Question  Were nationwide initiatives to facilitate public-access defibrillation associated with an increase in bystander defibrillation in residential and public locations of out-of-hospital cardiac arrests?

Findings  This nationwide cohort study of 18 688 patients showed a large increase in bystander defibrillation in public locations from 1.2% in 2001 to 15.3% in 2012, whereas bystander defibrillation in residential locations remained unchanged from 1.3% in 2001 to 1.3% in 2012. During this period, several initiatives were undertaken to facilitate bystander defibrillation.

Meaning  Nationwide initiatives to facilitate bystander defibrillation were associated with a marked increase in bystander defibrillation in public but not residential locations.


Importance  Bystander-delivered defibrillation (hereinafter referred to as bystander defibrillation) of patients with out-of-hospital cardiac arrests (OHCAs) remains limited despite the widespread dissemination of automated external defibrillators (AEDs).

Objective  To examine calendar changes in bystander defibrillation and subsequent survival according to a public or a residential location of the cardiac arrest after nationwide initiatives in Denmark to facilitate bystander-mediated resuscitative efforts, including bystander defibrillation.

Design, Setting, and Participants  This nationwide study identified 18 688 patients in Denmark with first-time OHCA from June 1, 2001, to December 31, 2012, using the Danish Cardiac Arrest Registry. Patients had a presumed cardiac cause of arrest that was not witnessed by emergency medical services personnel. Data were analyzed from April 1, 2015, to December 10, 2016.

Exposures  Nationwide initiatives to facilitate bystander resuscitative efforts, including bystander defibrillation, consisted of resuscitation training of Danish citizens, dissemination of on-site AEDs, foundation of an AED registry linked to emergency medical dispatch centers, and dispatcher-assisted guidance of bystander resuscitation efforts.
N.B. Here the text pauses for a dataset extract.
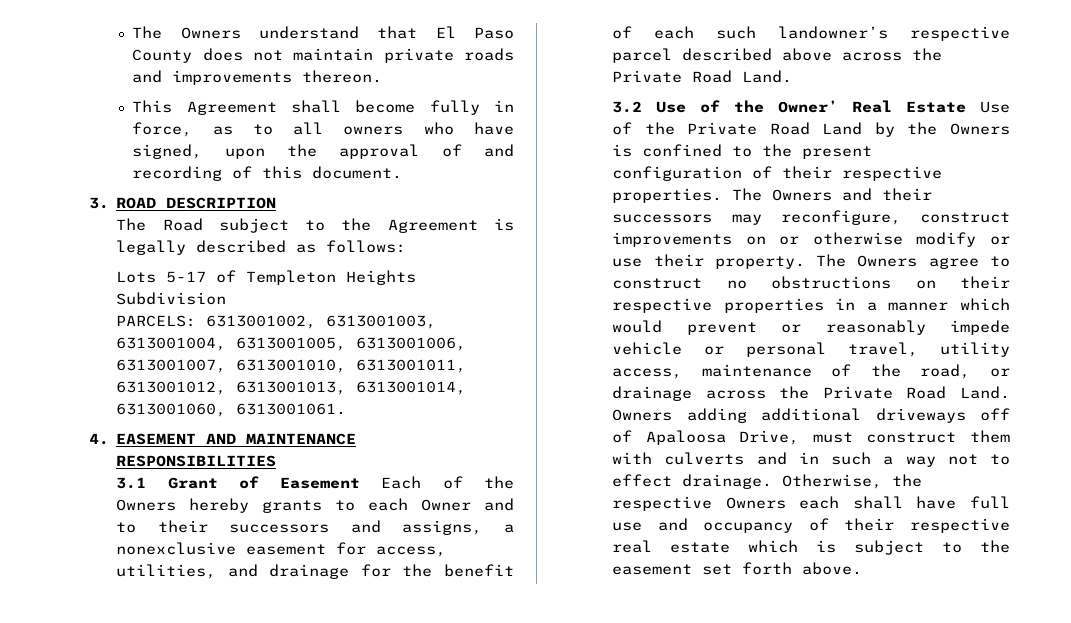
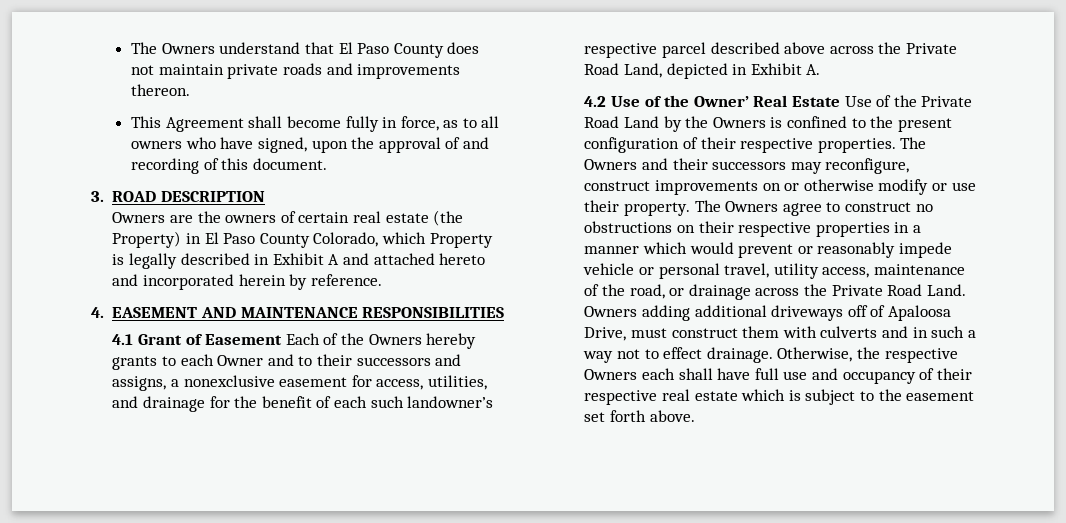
[116,218,514,233] [116,240,407,255] [116,270,417,285] [116,292,227,305] [116,315,437,329] [116,337,467,351] [116,359,467,373] [116,381,467,395] [116,403,347,417] The Road subject to the Agreement is legally described as follows: // Lots 5-17 of Templeton Heights Subdivision // PARCELS: 6313001002, 6313001003, 6313001004, 6313001005, 6313001006, 6313001007, 6313001010, 6313001011, 6313001012, 6313001013, 6313001014, 6313001060, 6313001061. -> [112,210,464,226] [112,231,493,248] [112,253,486,269] [112,274,382,290] Owners are the owners of certain real estate (the Property) in El Paso County Colorado, which Property is legally described in Exhibit A and attached hereto and incorporated herein by reference.
[116,477,147,489] 3.1 -> [112,334,134,345] 4.1
[742,70,793,83] [612,101,643,113] Land. // 3.2 -> [624,63,821,79] [584,96,607,107] Land, depicted in Exhibit A. // 4.2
Main Outcomes and Measures  The proportion of patients who received bystander defibrillation according to the location of the cardiac arrest and their subsequent 30-day survival.
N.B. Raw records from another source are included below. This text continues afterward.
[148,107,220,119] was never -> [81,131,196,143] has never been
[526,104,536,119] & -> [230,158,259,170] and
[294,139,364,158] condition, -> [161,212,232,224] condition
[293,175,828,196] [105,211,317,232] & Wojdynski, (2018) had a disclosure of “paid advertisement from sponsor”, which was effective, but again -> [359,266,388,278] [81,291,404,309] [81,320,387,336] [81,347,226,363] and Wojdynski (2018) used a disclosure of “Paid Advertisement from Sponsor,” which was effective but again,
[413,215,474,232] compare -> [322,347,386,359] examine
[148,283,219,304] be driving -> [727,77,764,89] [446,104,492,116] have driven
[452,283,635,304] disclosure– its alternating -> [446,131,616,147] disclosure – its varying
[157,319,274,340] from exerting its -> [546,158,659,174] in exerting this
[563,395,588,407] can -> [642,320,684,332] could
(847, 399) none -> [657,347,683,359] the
Results  Of the 18 688 patients with OHCAs (67.8% men and 32.2% women; median [interquartile range] age, 72 [62-80] years), 4783 (25.6%) had a cardiac arrest in a public location and 13 905 (74.4%) in a residential location. The number of registered AEDs increased from 141 in 2007 to 7800 in 2012. The distribution of AED location was consistently skewed in favor of public locations. Bystander defibrillation increased in public locations from 3 of 245 (1.2%; 95% CI, 0.4%-3.5%) in 2001 to 78 of 510 (15.3%; 95% CI, 12.4%-18.7%) in 2012 (P < .001) but remained unchanged in residential locations from 7 of 542 (1.3%; 95% CI, 0.6%-2.6%) in 2001 to 21 of 1669 (1.3%; 95% CI, 0.8%-1.9%) in 2012 (P = .17). Thirty-day survival after bystander defibrillation increased in public locations from 8.3% (95% CI, 1.5%-35.4%) in 2001/2002 to 57.5% (95% CI, 48.6%-66.0%) in 2011/2012 (P < .001) in residential locations, from 0.0% (95% CI, 0.0%-19.4%) in 2001/2002 to 25.6% (95% CI, 14.6%-41.1%) in 2011/2012 (P < .001).
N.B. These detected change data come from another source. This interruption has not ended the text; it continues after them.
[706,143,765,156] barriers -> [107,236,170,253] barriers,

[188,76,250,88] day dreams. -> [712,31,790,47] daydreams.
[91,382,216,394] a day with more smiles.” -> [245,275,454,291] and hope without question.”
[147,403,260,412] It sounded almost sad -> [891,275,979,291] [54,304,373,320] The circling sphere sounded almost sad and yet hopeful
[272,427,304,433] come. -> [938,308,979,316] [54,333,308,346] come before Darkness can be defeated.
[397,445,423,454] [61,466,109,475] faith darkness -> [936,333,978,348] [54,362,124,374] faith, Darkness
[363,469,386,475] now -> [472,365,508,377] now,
Conclusions and Relevance  Initiatives to facilitate bystander defibrillation were associated with a marked increase in bystander defibrillation in public locations, whereas bystander defibrillation remained limited in residential locations. Concomitantly, survival increased after bystander defibrillation in residential and public locations.